Es duftet nach Zimt, Kleber, Vanille, Tannengrün. Friedliches Getümmel herrscht rund um den Küchentisch. Auf einem riesigen Sitzsack hockt ein kleiner Lockenschopf, der gerade Raureif googelt.

„Raureif ist ein fester Niederschlag, der sich aus unterkühlten Wassertropfen von leichtem Nebel oder direkt aus dem in der Luft enthaltenen Wasserdampf …“

„Gar nicht!“ kommt es aus dem andern Eck. „Das sind gefrorene Engelsfedern, die die Engel verlieren, wenn sie in der Weihnachtszeit über uns drüber fliegen. Und die frieren dann zu kleinen Kristallen.“

Auf Zehenspitzen zum Christkind

Seit sieben Jahren feiert die 11-jährige Leonie (Name geändert) Weihnachten im SOS-Kinderdorf. „Weihnachten bei uns im Haus ist immer schön. Ich bin immer ganz nervös und aufgeregt.“ Tagsüber sind die Kinder meistens nicht im Haus, da die Betreuer*innen den Baum schmücken. „Mittlerweile bin ich aber alt genug, dass ich helfen kann.“

Gemeinsam gehen dann am Nachmittag alle in die Kindermesse. Danach wird dann immer gemeinsam gegessen. Und zwar das, was den Kindern allen schmeckt, gesellig ist und ein bisschen wie kochen ist: Raclette.

„Und dann wird´s spannend.
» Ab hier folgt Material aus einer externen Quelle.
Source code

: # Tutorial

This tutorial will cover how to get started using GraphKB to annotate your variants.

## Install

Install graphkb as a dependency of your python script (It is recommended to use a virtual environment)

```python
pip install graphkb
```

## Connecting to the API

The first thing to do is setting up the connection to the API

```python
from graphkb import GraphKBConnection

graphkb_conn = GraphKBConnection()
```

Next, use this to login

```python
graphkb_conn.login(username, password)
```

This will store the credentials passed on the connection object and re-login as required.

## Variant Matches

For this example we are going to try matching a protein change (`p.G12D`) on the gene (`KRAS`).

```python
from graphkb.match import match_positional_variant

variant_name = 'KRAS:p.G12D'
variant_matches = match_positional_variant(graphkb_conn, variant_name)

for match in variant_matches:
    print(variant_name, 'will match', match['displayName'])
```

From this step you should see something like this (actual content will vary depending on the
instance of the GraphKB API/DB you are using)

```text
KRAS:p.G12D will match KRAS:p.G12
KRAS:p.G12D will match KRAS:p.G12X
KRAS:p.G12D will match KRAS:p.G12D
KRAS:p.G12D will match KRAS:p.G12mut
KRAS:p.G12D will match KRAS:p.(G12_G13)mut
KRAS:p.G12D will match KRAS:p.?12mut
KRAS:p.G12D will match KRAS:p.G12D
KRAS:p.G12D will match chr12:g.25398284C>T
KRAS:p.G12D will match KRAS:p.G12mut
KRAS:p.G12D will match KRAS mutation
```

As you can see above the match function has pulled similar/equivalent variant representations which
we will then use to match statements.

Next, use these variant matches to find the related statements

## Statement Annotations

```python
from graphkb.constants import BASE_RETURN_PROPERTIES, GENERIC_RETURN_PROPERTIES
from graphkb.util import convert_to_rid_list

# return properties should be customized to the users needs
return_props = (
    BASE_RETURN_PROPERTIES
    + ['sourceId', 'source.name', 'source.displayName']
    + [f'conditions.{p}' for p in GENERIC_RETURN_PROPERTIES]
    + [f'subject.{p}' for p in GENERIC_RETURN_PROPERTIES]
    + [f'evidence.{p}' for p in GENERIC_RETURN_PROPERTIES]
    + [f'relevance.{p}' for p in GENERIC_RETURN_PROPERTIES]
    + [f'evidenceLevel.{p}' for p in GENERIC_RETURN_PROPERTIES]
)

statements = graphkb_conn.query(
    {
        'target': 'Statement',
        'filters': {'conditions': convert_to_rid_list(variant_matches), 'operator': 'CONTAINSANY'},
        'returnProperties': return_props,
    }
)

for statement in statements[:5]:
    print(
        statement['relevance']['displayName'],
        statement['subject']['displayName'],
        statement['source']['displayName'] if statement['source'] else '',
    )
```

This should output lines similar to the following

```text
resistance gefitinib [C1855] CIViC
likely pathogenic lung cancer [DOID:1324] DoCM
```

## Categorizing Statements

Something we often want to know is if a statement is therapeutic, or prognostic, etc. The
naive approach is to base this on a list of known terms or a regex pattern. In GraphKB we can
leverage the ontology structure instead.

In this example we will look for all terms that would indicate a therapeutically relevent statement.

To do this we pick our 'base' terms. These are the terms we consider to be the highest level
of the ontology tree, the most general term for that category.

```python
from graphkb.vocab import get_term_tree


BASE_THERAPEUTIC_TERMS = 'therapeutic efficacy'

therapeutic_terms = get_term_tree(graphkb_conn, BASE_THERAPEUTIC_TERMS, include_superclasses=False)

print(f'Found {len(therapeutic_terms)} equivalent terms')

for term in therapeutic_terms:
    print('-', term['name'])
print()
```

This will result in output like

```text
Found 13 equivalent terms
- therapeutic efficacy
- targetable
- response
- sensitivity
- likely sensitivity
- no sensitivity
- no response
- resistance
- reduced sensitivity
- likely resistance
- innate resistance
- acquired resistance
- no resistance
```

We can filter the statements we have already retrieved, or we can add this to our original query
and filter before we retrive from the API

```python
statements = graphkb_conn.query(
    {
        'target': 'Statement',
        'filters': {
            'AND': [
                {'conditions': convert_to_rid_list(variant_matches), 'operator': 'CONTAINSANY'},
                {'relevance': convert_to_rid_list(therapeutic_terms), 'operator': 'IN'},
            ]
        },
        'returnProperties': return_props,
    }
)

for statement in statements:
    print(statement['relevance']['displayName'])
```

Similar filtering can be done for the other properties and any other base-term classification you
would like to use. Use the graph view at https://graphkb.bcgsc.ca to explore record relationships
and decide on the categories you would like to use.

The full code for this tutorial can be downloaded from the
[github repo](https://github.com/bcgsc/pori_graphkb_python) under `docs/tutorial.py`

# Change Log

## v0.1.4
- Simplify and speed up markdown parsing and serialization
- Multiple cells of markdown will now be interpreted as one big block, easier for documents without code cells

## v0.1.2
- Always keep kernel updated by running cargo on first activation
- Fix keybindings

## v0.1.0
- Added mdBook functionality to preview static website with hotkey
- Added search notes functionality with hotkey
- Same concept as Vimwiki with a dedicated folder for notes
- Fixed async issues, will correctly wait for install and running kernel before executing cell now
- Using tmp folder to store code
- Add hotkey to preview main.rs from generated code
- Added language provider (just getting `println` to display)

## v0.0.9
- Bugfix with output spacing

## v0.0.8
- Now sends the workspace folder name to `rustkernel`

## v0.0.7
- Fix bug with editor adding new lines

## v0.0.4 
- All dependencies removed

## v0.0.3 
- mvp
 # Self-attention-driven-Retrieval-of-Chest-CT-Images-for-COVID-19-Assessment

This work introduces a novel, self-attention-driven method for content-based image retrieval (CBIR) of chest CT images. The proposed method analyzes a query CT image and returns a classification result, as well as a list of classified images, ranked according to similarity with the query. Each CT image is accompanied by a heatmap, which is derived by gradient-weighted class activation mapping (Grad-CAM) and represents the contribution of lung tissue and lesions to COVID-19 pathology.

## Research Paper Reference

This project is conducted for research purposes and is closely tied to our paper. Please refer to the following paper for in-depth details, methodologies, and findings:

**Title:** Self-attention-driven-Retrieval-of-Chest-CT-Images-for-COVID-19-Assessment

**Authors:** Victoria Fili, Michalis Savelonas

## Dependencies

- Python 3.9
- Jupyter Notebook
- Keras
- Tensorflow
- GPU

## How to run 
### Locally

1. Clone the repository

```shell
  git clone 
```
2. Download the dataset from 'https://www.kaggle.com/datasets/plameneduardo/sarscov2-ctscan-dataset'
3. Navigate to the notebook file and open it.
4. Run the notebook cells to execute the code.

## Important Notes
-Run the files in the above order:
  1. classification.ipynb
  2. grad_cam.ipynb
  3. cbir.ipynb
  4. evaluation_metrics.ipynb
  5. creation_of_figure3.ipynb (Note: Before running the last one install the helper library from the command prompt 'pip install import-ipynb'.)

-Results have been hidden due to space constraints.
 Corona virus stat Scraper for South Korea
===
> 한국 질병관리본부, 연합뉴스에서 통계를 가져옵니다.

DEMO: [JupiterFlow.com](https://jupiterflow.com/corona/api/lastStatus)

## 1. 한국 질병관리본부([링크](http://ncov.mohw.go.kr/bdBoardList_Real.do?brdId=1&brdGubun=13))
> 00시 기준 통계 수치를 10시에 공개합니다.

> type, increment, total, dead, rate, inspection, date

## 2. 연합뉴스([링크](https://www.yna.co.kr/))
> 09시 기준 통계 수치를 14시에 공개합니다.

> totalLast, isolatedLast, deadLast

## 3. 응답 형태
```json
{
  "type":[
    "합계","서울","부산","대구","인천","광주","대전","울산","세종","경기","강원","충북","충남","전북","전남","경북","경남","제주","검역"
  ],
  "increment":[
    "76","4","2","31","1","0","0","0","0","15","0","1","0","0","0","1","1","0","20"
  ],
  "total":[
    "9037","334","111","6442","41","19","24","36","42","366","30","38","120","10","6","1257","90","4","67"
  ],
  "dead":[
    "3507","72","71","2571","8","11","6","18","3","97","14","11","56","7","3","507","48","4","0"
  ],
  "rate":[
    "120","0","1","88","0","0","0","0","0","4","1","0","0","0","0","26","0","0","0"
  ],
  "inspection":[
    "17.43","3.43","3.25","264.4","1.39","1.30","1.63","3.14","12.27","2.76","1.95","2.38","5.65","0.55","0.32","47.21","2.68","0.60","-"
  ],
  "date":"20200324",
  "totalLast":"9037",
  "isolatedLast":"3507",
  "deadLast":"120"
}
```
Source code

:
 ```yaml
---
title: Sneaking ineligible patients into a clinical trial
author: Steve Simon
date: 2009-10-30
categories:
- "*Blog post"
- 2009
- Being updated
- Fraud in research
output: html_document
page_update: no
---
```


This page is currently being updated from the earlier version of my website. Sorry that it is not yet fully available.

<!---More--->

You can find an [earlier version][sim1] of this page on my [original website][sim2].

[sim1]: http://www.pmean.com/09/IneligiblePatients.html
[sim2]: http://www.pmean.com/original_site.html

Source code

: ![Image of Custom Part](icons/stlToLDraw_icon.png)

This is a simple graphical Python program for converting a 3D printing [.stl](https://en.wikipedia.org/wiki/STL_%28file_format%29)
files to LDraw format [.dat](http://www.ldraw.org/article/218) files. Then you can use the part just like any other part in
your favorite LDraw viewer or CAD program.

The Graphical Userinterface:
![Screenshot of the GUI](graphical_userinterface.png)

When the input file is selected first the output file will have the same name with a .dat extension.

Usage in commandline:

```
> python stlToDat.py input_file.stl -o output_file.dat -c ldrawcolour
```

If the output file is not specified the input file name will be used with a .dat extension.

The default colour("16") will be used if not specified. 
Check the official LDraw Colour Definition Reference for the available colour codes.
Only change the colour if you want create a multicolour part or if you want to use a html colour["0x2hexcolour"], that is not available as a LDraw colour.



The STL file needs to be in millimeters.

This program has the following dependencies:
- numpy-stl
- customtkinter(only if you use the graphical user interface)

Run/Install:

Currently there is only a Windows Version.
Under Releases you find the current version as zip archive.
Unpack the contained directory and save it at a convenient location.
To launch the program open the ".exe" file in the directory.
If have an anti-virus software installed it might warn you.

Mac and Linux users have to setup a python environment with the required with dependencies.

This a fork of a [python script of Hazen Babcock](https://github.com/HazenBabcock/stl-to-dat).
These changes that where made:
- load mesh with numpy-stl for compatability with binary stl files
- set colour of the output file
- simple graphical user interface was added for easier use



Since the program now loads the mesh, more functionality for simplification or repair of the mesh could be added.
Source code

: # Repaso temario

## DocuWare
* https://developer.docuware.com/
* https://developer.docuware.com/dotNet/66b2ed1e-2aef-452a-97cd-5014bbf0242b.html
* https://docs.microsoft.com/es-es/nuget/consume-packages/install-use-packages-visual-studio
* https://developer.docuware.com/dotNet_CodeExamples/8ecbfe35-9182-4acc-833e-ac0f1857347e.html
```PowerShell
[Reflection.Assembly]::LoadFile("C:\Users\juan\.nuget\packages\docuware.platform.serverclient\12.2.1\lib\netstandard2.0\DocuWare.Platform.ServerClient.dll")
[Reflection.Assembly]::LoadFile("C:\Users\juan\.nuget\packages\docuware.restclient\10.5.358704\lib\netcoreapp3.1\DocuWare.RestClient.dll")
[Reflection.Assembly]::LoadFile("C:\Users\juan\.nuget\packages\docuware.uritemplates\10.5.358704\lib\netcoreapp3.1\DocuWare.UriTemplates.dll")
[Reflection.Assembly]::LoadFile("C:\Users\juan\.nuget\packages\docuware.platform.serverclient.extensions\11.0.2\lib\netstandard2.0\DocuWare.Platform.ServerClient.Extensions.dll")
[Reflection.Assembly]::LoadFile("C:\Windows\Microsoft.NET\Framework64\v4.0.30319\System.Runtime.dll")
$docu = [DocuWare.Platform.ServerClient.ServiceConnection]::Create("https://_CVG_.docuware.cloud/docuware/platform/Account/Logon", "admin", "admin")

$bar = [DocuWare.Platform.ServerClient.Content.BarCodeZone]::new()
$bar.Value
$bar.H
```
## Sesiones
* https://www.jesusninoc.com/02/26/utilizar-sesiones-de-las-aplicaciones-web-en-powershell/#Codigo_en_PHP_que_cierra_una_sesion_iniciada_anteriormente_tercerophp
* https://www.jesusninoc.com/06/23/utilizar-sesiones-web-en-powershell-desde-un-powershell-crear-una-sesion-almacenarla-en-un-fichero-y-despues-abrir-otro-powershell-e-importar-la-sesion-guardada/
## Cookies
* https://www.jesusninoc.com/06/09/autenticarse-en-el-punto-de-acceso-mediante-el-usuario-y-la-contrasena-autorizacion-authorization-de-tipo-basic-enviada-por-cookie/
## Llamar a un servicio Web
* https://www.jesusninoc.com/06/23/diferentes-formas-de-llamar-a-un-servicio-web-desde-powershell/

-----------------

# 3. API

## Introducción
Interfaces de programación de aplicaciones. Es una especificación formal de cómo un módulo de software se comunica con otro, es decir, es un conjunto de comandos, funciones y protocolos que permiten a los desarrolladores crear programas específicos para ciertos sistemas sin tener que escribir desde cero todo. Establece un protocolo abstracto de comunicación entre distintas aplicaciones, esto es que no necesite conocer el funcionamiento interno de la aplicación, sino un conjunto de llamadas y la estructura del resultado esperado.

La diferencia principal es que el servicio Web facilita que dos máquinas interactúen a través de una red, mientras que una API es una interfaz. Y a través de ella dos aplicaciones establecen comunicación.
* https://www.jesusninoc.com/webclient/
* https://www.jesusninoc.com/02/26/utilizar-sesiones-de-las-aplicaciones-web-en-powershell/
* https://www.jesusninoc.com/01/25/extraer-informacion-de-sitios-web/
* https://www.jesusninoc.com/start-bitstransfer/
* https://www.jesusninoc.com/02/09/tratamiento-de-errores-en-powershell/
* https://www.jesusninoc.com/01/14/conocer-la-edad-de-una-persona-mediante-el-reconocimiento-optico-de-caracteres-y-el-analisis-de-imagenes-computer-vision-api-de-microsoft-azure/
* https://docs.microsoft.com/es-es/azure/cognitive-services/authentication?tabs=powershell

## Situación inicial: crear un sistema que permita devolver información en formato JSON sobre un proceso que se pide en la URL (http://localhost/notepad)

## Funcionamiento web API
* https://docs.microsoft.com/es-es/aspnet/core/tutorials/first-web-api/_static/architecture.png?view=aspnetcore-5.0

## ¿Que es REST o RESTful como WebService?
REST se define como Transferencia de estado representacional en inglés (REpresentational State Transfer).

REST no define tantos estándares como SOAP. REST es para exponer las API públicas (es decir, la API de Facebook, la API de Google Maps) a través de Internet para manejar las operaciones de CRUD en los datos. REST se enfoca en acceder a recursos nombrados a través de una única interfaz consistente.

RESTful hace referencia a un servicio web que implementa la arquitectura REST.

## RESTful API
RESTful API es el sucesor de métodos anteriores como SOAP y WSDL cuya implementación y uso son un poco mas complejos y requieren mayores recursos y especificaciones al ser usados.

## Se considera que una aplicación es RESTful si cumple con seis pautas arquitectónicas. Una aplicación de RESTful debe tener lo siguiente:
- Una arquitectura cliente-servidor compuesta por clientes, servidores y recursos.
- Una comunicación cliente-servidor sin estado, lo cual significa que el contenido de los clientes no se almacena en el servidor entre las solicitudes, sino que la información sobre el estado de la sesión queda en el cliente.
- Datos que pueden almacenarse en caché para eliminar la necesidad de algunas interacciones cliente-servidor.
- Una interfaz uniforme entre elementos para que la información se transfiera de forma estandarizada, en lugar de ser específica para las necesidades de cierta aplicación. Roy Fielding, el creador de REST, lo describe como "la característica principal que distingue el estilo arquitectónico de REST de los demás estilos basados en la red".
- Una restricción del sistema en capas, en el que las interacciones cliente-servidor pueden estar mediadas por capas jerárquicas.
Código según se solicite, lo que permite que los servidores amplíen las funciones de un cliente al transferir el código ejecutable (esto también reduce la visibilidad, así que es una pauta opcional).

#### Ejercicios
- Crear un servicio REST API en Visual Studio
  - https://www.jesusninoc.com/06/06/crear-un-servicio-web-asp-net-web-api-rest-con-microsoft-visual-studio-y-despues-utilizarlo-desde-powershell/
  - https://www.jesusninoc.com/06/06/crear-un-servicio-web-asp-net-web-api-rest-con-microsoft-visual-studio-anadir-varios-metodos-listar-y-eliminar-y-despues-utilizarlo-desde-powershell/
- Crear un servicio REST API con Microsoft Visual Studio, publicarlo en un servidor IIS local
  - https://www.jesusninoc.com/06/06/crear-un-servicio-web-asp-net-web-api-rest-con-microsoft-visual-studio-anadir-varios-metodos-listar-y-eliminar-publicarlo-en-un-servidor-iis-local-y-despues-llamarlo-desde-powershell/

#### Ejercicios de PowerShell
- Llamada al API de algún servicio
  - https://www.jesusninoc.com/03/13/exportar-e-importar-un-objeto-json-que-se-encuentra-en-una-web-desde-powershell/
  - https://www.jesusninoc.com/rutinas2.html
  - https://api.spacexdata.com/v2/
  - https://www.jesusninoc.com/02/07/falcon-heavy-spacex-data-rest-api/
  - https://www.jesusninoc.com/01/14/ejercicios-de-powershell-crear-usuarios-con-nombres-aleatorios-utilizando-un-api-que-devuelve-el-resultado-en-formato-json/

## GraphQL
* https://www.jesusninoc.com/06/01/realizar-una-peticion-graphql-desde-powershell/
Dann hören wir ein Glöckchen läuten und wissen, dass Christkind war da. Wir gehen dann immer ganz langsam, auf Zehenspitzen ins Wohnzimmer, wo der Baum strahlt und drunter ganz viele Geschenke liegen. Aber die dürfen erst geöffnet werden, nachdem wir gemeinsam Weihnachtslieder gesungen haben.“

Weihnachten bei Papa

In diesem Jahr allerdings, läuft die Weihnachtszeit für die 11-jährige Leonie ein bisschen anders wie gewohnt. Denn heuer wird Leonie das erste Mal seit sieben Jahren Weihnachten bei ihrem Papa sein. „Ich bin noch ein bisschen hin und hergerissen. Grundsätzlich freue ich mich, aber ich bin auch traurig, da ich die Traditionen im Dorf kenne.“

Für die Betreuer*innen gab es da gleich eine Lösung, damit Leonie sowohl im Kinderdorf aber auch beim Papa sein kann. Weihnachten in der Wohngruppe wird ein Tag vorverlegt. „Wir feiern jetzt alle am 23.12. gemeinsam, so wie jedes Jahr. Extra für mich, das finde ich so toll. Wie Weihnachten mit meiner Familie sein wird weiß ich noch nicht. Mein Papa hat mir zwar viel erzählt, aber vorstellen kann ich es mir nicht. Das tolle ist aber, dass meine Oma, meine Tante und meine Cousinen mit mir feiern. Trotzdem werde ich Weihnachten im Kinderdorf vermissen.“

 

Lösungen durch Teamarbeit

Alles unter einen Hut, oder besser, unter einen Weihnachtsbaum zu bringen, ist nicht immer leicht, so Petra Katzenschläger. „Unsere Kinder im SOS-Kinderdorf kommen mit vielen verschieden schweren Rücksäcken, Wünschen, Erwartungen und familiären Hintergründen. Da braucht es viel Herz und Fingerspitzengefühl, viel personelles Engagement und viel Beweglichkeit“. Aber in so krisendurchrüttelten Zeiten wie diesen, ist genau das, umso wichtiger, erzählt Petra Katzenschläger. „Mein Team ist immer lösungsorientiert. Ich freu mich, auch an diesem Jahresende, noch immer auf ein so motiviertes, beherztes Team blicken zu dürfen, welches täglich dieser verantwortungsvollen Aufgabe mit positiver Energie begegnet. Eine Aufgabe, wo auch so viel Gutes zurückkommt.“

Über die Hälfte der Kinder im SOS-Kinderdorf Burgenland dürfen dieses Jahr in der Weihnachtszeit bei ihren Eltern oder Verwandten sein. „Die allermeisten Kinder haben ja Eltern, Mama oder Papa. Und wir arbeiten auch engmaschig mit den Eltern, bieten ihnen Unterstützung. Und wenn es ihnen mit unserer Hilfe gelingt, ein Stück weit mit ihren Kindern Zeit zu verbringen, dann hat sich jeder Einsatz gelohnt. Dann ist Weihnachten!“

SOS-Kinderdorf wünscht allen frohe Weihnachtsfeiertage und ein gutes neues Jahr!